With power struggles between the Legislature and the state Board of Regents coming to a head after a turbulent year, former Regent Michael Gartner is weighing in on the real problem with Iowa’s public universities.
Gartner wrote an opinion piece in Sunday’s Des Moines Register condemning the influence of the University of Iowa’s faculty on administrative decisions and calling for a re-evaluation of "the cherished tenets of academe," including "shared governance," the provision of glittering facilities, administrator search committees, and strong research credentials. The abrogation of these amounts to a stricter administrative hierarchy and a concentration of power in the regents.
In other words, Gartner’s suggestions are essentially a philosophical privatization of Iowa’s public universities.
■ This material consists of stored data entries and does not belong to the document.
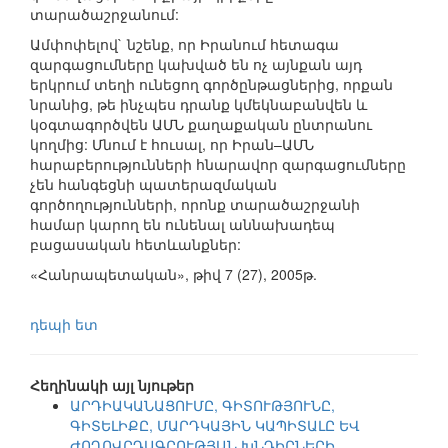
տարածաշրջանում:
Ամփոփելով` նշենք, որ Իրանում հետագա
զարգացումները կախված են ոչ այնքան այդ
երկրում տեղի ունեցող գործընթացներից, որքան
նրանից, թե ինչպես դրանք կմեկնաբանվեն և
կօգտագործվեն ԱՄՆ քաղաքական ընտրանու
կողմից: Մնում է հուսալ, որ Իրան–ԱՄՆ
հարաբերությունների հնարավոր զարգացումները
չեն հանգեցնի պատերազմական
գործողությունների, որոնք տարածաշրջանի
համար կարող են ունենալ աննախադեպ
բացասական հետևանքներ:
«Հանրապետական», թիվ 7 (27), 2005թ.
դեպի ետ
Հեղինակի այլ նյութեր
ԱՐԴԻԱԿԱՆԱՑՈՒՄԸ, ԳԻՏՈՒԹՅՈՒՆԸ,
ԳԻՏԵԼԻՔԸ, ՄԱՐԴԿԱՅԻՆ ԿԱՊԻՏԱԼԸ ԵՎ
ԺՈՂՈՎՐԴԱԳՐՈՒԹՅԱՆ ԽՆԴԻՐՆԵՐԻ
He wants them run as businesses, not institutions in the service of Iowa’s students; while he has a few good points, the majority of his proposal should be roundly rejected.
Gartner, like officials across the country, justifies his radical revisions by assuming the inevitability of decreasing state appropriations and the subsequent university budget crises. While some may call this realistic, it’s a counter to the ideals former regents should understand: fully funded, comprehensive, and accessible education. Accepting state cuts as inevitable automatically leads to an acceptance of university decline as inevitable, subject only to mitigation with a comprehensive restructuring.
Gartner does make some concessions to increased funding of the University of Northern Iowa, which, because of its high ratio of in-state students, suffers more from budget cuts than its sister institutions. But his proposal lists a fund redistribution, treating the three regents’ universities as locked in a zero-sum competition for dwindling state funds: If UNI is underfunded, more funds must be taken from the UI or ISU.
And Gartner neatly sidesteps the ballooning tuition at the UI by blaming it on cultural factors. The argument that tuition at the UI is prohibitive only because students spend more time drinking than studying — and thus take more time to graduate — is absurd at best but borders on the insulting. In-state students in the College of Liberal Arts and Sciences who graduated in 2011, after four years, spent $27,411 on their schooling — and that number is only slated for an increase, as regents acknowledge a direct relationship between dwindling state appropriations and tuition hikes. Alcohol is a familiar demon, but its invocation serves more to dismiss the needs of students than to realistically explain the cost of schooling.
Gartner’s handwave of state appropriations is odd, given his prior sensitivity to the burden of tuition; he was one of only two regents to vote against the tuition increase this year and supported directly tying tuition increases to cuts in state funds as a way of demonstrating the relationship to the legislators.
Even odder is the former regent’s criticisms of faculty unions (at UNI) and faculty councils (at the UI) as "institutionalizing mediocrity." Gartner claims that faculty members have too much power, particularly at this institution. His justification? They insist on academic experience in future administrators — an influence whose negativity is dubious at best.
It’s disappointing to see a staunch advocate for students presenting a misleading perspective — namely, that the interests of students and the interests of faculty are fundamentally opposed. Truly, professors care about students. Professors and students both want an environment in which students learn from engaged, involved, and stimulated faculty members; they want a university with benefits both material and immaterial.
UI Graduate College Dean John Keller told the DI Sunday that he sees a strong faculty council as encouraging democratic governance. "The faculty are the workers, while the administrators and regents are the administration — the bosses, big brother," he said.
There are quarrels, to be sure, over the control of and purpose of the state’s regent universities. But these quarrels can be met with dialogue and debate, not with an assertion that different bodies have entirely conflicting motives, and subsequently that power must dwell only in one position. In Gartner’s stinging criticism of faculty power at the UI, that’s exactly what he implies: There’s no way forward for the UI unless faculty power is abridged, and regents have more power.
Gartner last hit the news for his heterodox perspective in the controversy over Jackson Pollock’s Mural; a bill introduced in the Iowa House of Representatives to sell it for the $150 million it would generate was withdrawn, to Gartner’s continuing disapproval ("it’s strategic and financial folly for the University of Iowa to own a $150 million painting," he wrote the Sunday piece). It’s an almost mercenary approach to higher education: The goal of the university, Gartner implies, is not to enrich the academic lives of students in a holistic manner but to maximize return on investment and management efficiency.
If Gartner’s proposal signals the future of Iowa’s public universities, it’s a death knell for higher education as we know it. The universities will survive, of course, but the shape they take will be profoundly different.
It’s not a difference we’d like to see.